MG53 Interacts with Cardiolipin to Protect Mitochondria from Ischemia-Reperfusion Induced Oxidative Stress

Abstract

MG53 is a tripartite motif protein that is essential to plasma membrane regeneration. It binds to phosphatidylserine and facilitates the formation of repair patches at sites of plasma membrane disruption. Our previous studies have reported MG53's efficacy in ameliorating ischemia-reperfusion (I/R) injury to multiple organs including the heart, lungs, kidney, and brain. In I/R injury, mitochondria, however, are the primary victim of damage and the exposure of mitochondrial cardiolipin (CL) in response to I/R-induced oxidative stress procures cell death.
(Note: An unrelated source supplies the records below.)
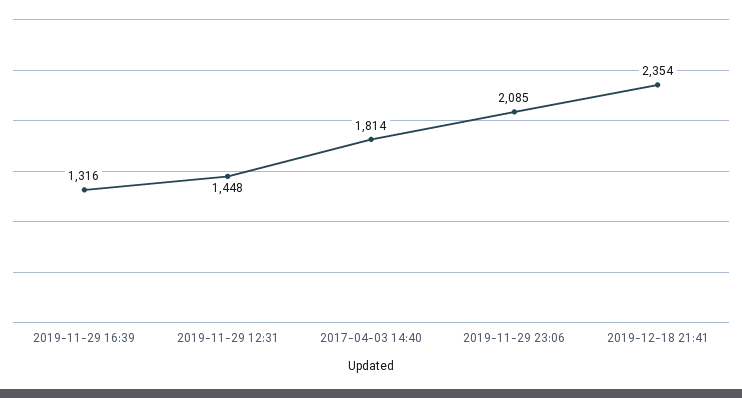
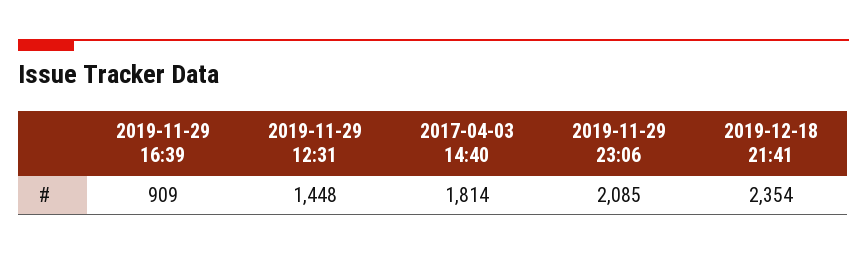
2019-11-29 16:39: 1316 -> 909

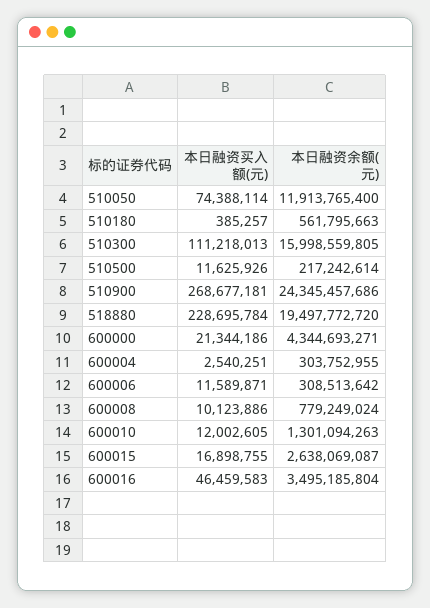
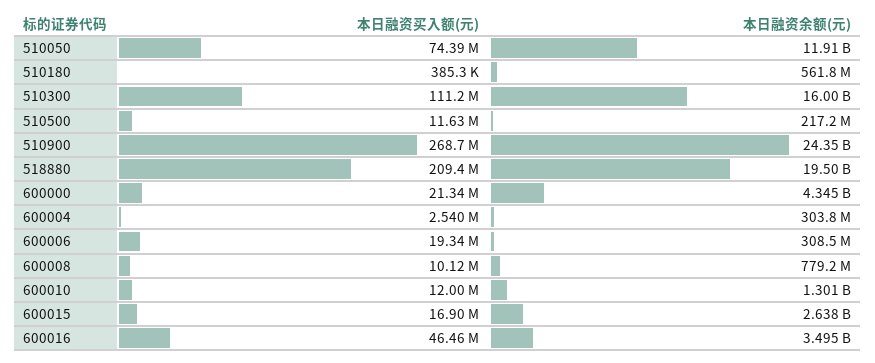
本日融资买入额(元), 518880: 228695784 -> 209400000
本日融资买入额(元), 600006: 11589871 -> 19340000

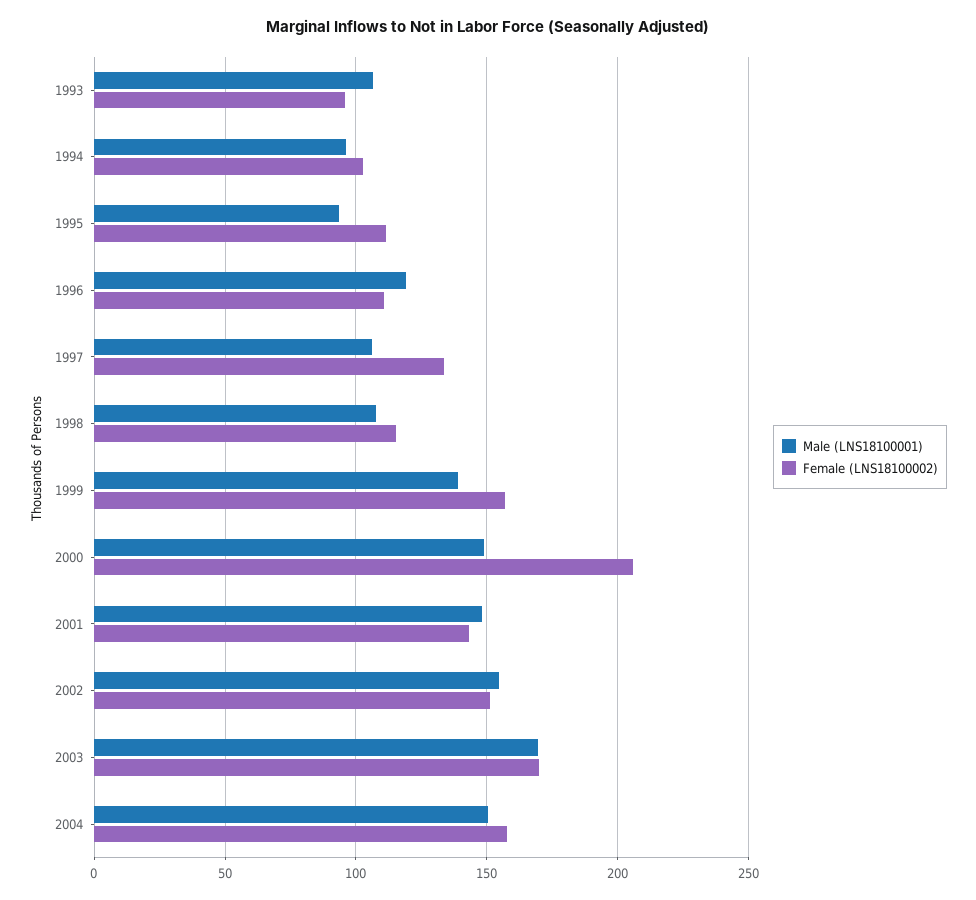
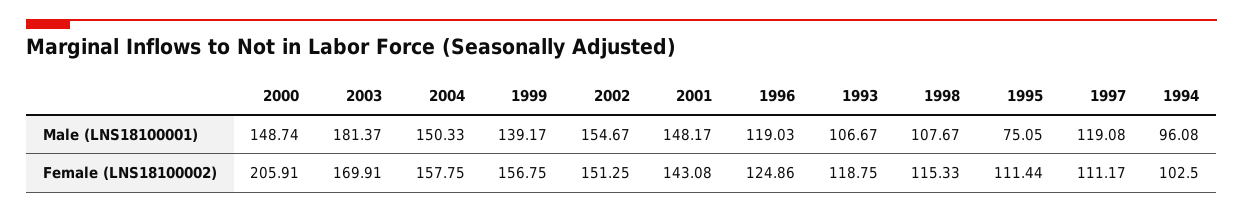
Female (LNS18100002), 1993: 95 -> 118.75
Male (LNS18100001), 1995: 95 -> 75.05
Female (LNS18100002), 1996: 110 -> 124.86
Male (LNS18100001), 1997: 105 -> 119.08
Female (LNS18100002), 1997: 135 -> 111.17
Male (LNS18100001), 2003: 170 -> 181.37

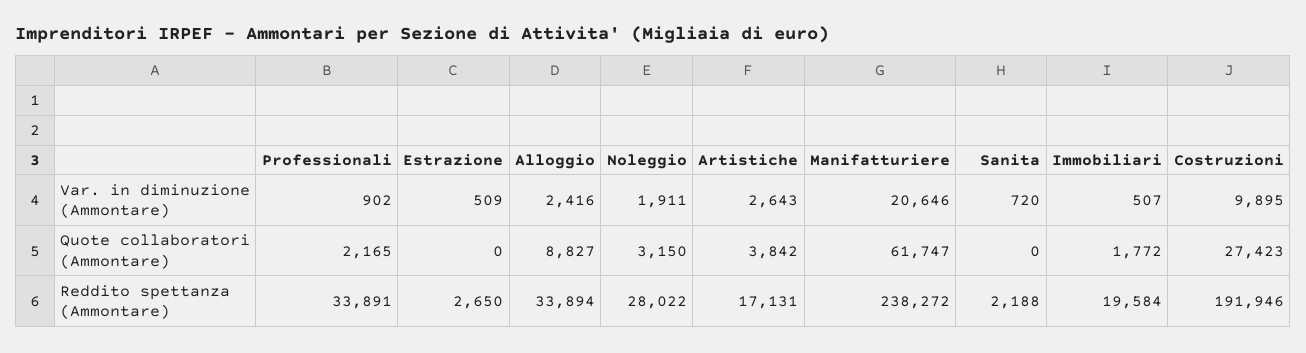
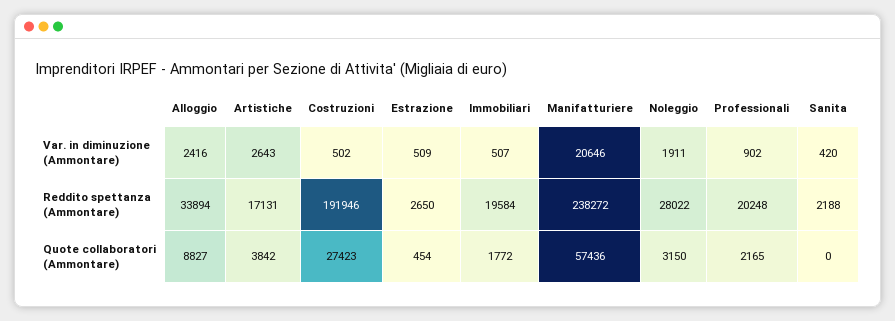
Sanita, Var. in diminuzione (Ammontare): 720 -> 420
Costruzioni, Var. in diminuzione (Ammontare): 9895 -> 502
Estrazione, Quote collaboratori (Ammontare): 0 -> 454
Manifatturiere, Quote collaboratori (Ammontare): 61747 -> 57436
Professionali, Reddito spettanza (Ammontare): 33891 -> 20248

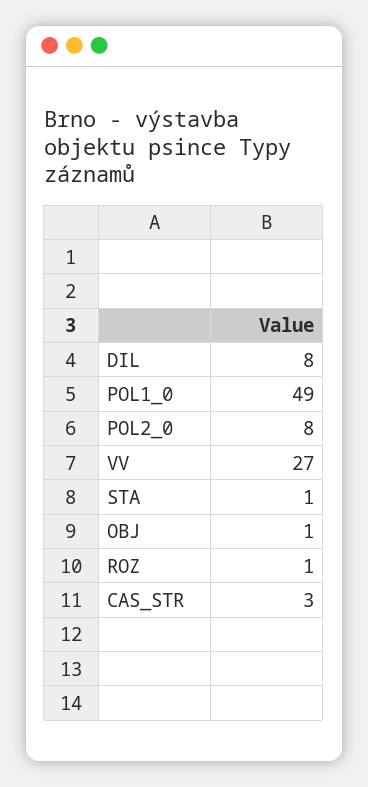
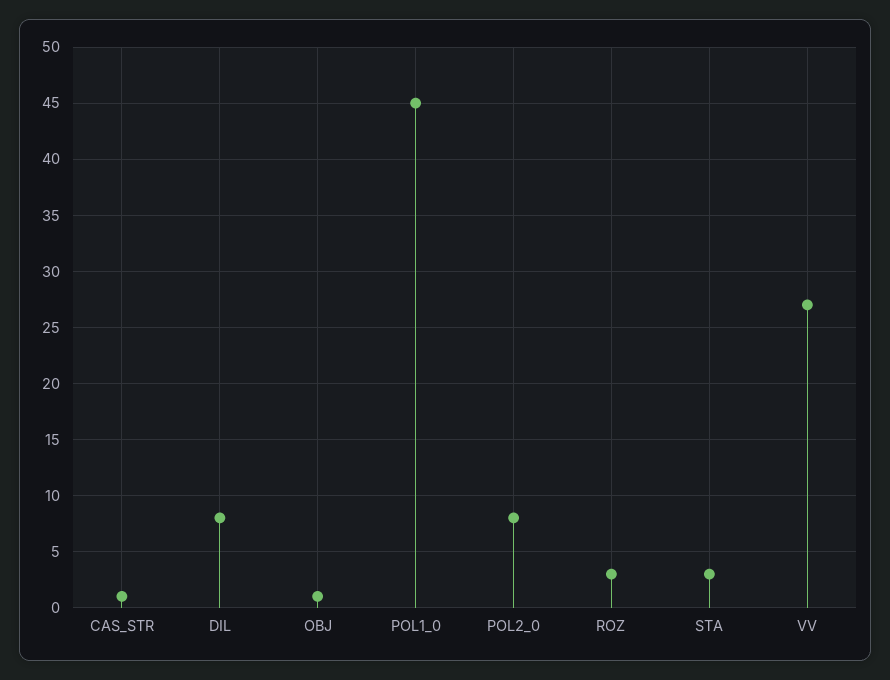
POL1_0: 49 -> 45
STA: 1 -> 3
ROZ: 1 -> 3
CAS_STR: 3 -> 1

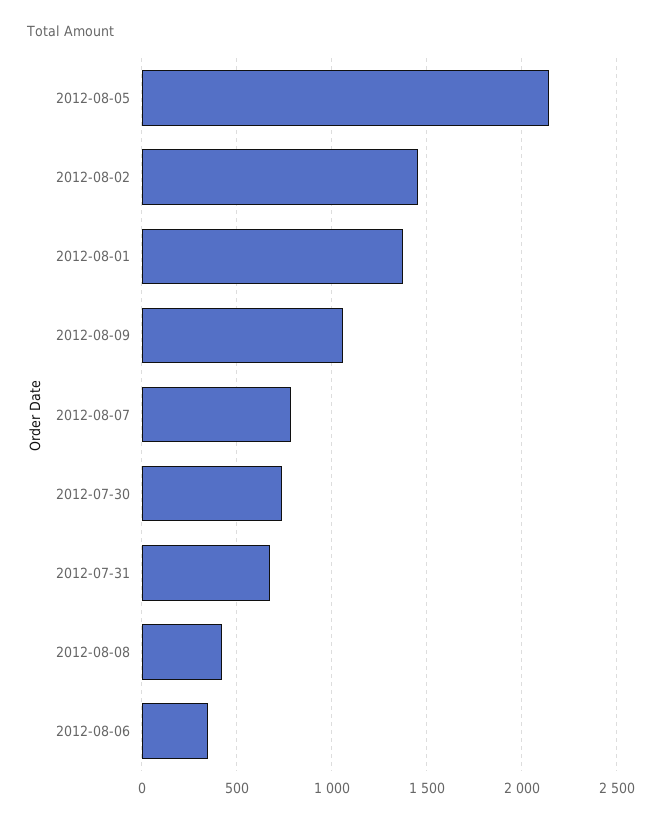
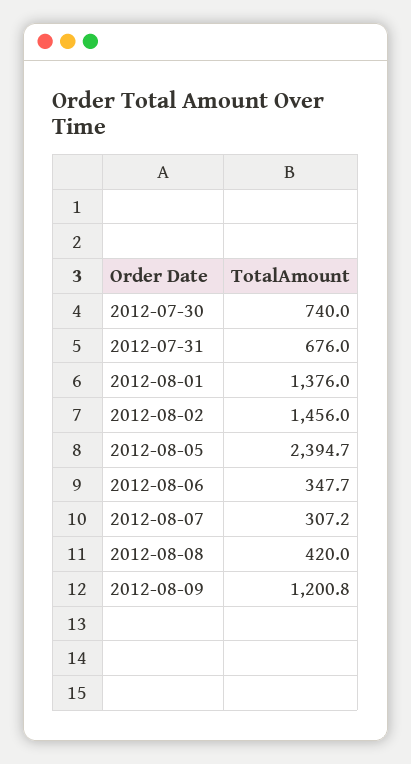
2012-08-05: 2150 -> 2394.7
2012-08-09: 1050 -> 1200.8
2012-08-07: 800 -> 307.2

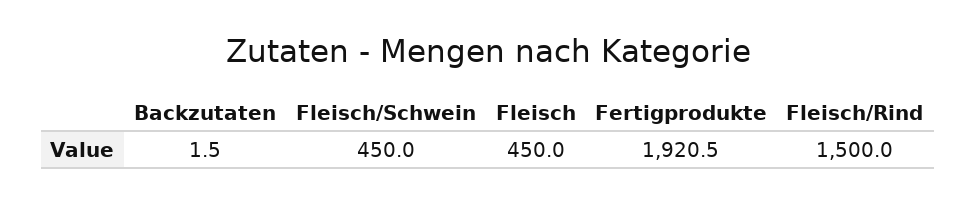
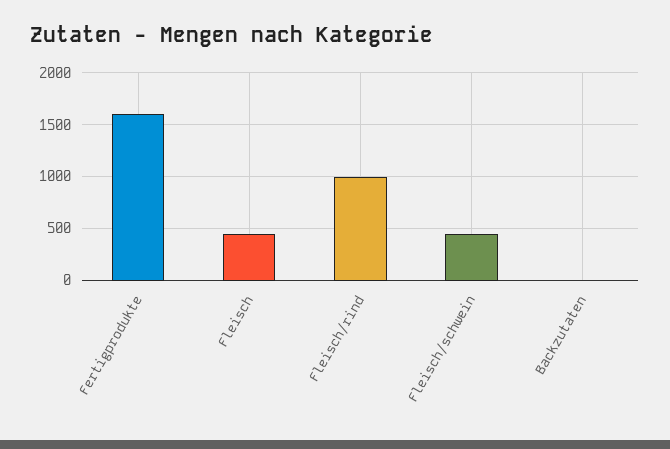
Fertigprodukte: 1920.5 -> 1600
Fleisch/Rind: 1500 -> 1000

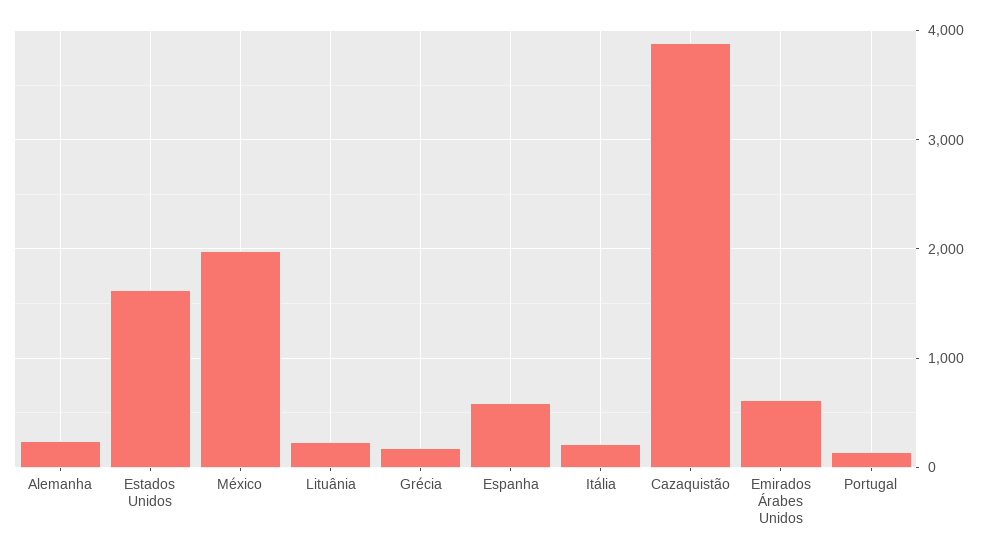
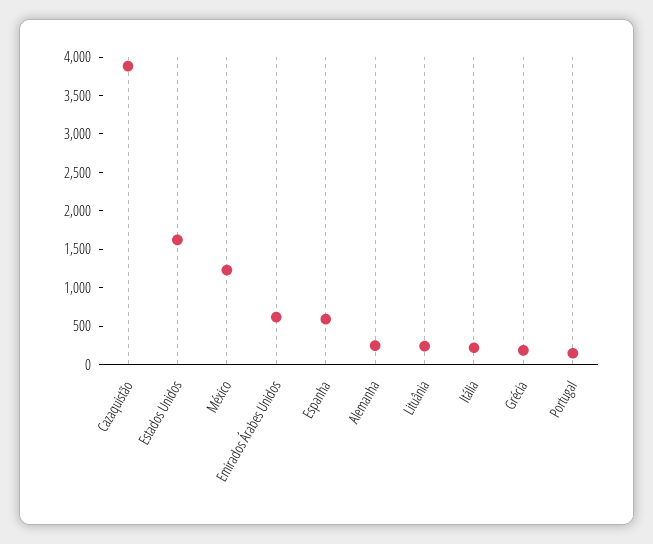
México: 2000 -> 1250

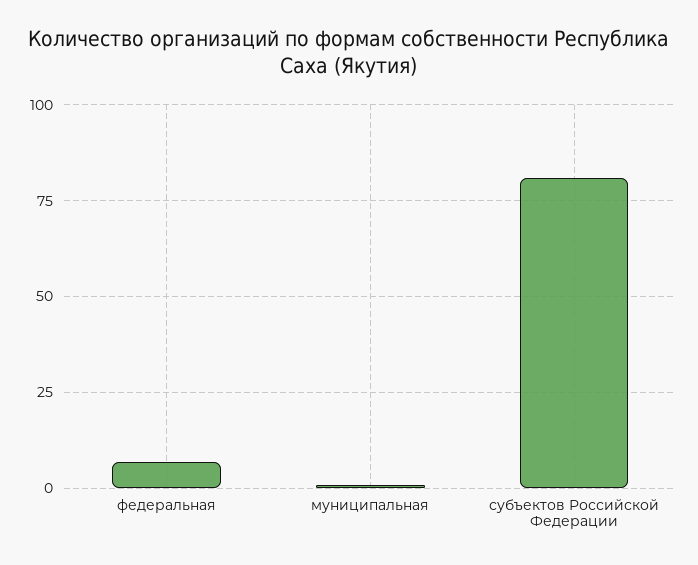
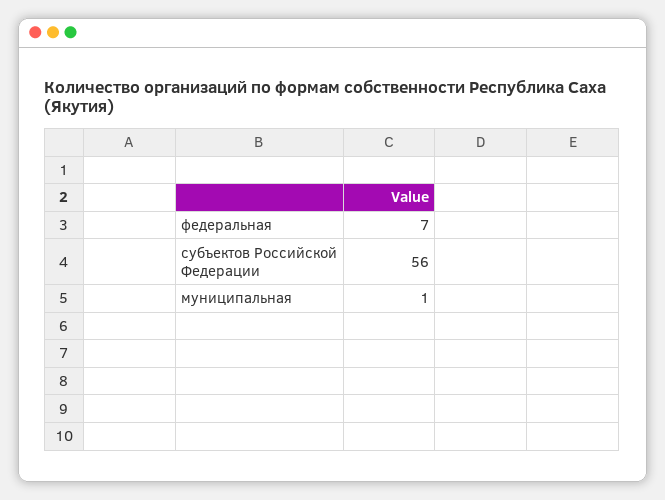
субъектов Российской Федерации: 80 -> 56

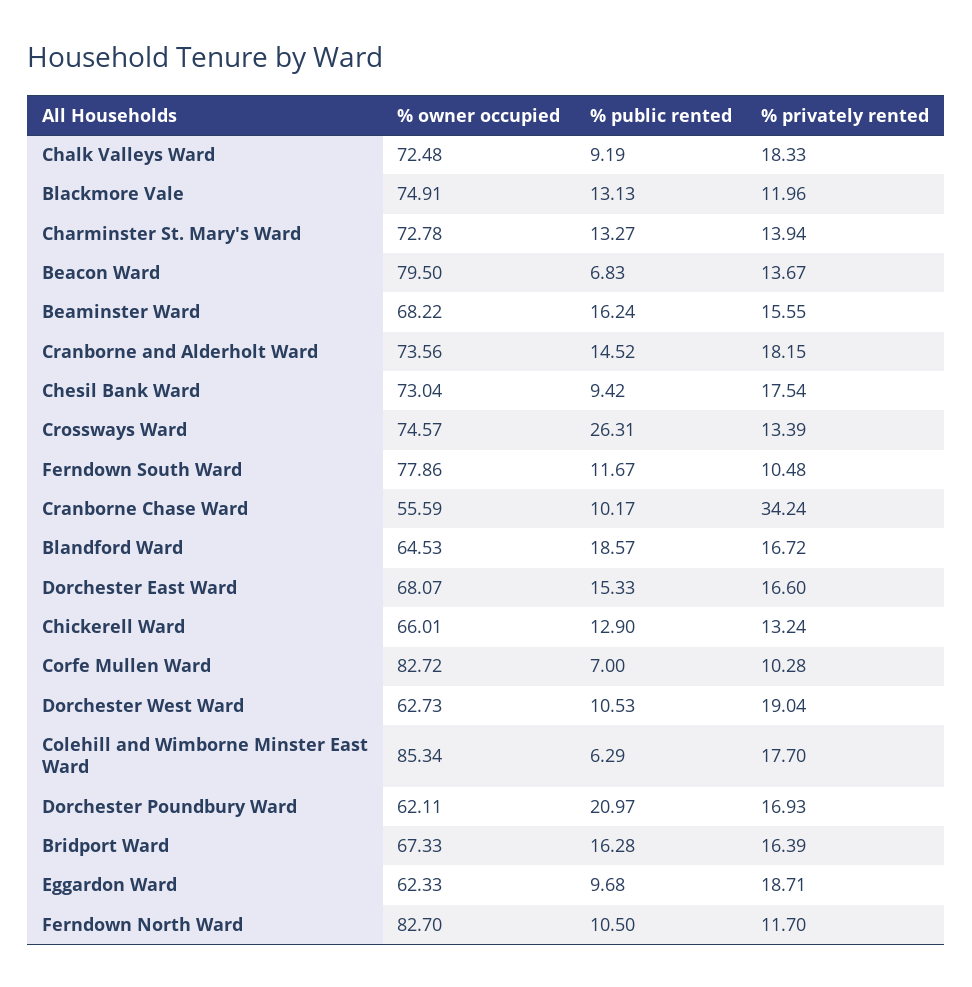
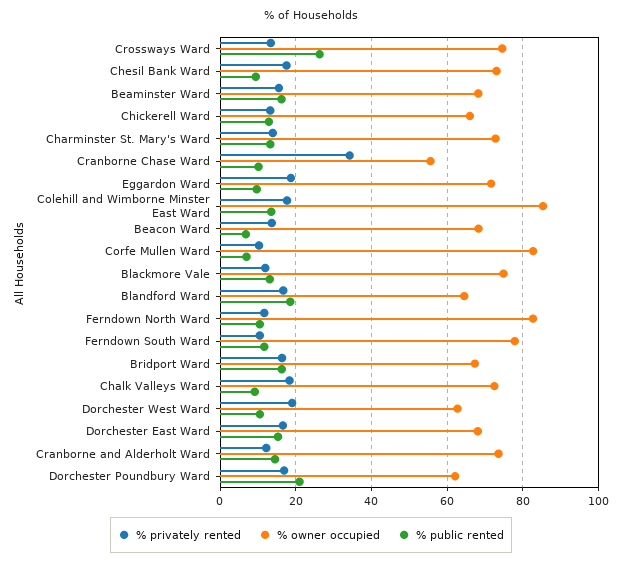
% owner occupied, Beacon Ward: 79.5 -> 68
% privately rented, Cranborne and Alderholt Ward: 18.15 -> 12
% public rented, Colehill and Wimborne Minster East Ward: 6.29 -> 14
% owner occupied, Eggardon Ward: 62.33 -> 72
Thus far, the role of MG53 in the preservation of mitochondrial function has not been studied. Here, we test the hypothesis that MG53 interacts with CL to protect mitochondria from oxidative stress. We find that mitochondria in the heart of MG53 knockout mouse are more susceptible to I/R injury than those of wild type mice. We also observe that MG53 targets mitochondria under chronic oxidative stress conditions, such as high-fat diet induced metabolic syndrome and amyotrophic lateral sclerosis. We demonstrate that MG53 binds to CL through a lipid dot-blot and a quantitative ELISA lipid-protein binding assay. Additionally, we show that exogenous recombinant human MG53 (rhMG53) protein can be up-taken by a variety of cells, including mesenchymal stem cells, human corneal epithelial cells, and valvular interstitial cells. Once internalized, rhMG53 translocates to mitochondria in response to oxidative stress induced by anoxia-reoxygenation treatment as revealed by live-cell imaging and 3D reconstruction of confocal microscopy. These data suggest that MG53 can target damaged mitochondria through a potential CL signaling mechanism and may implicate MG53 in mitochondrial membrane protection. To our knowledge, this study is the first to explore the interaction of MG53 with subcellular structures and provides a novel mechanism for MG53-mediated amelioration of I/R-induced tissue injury.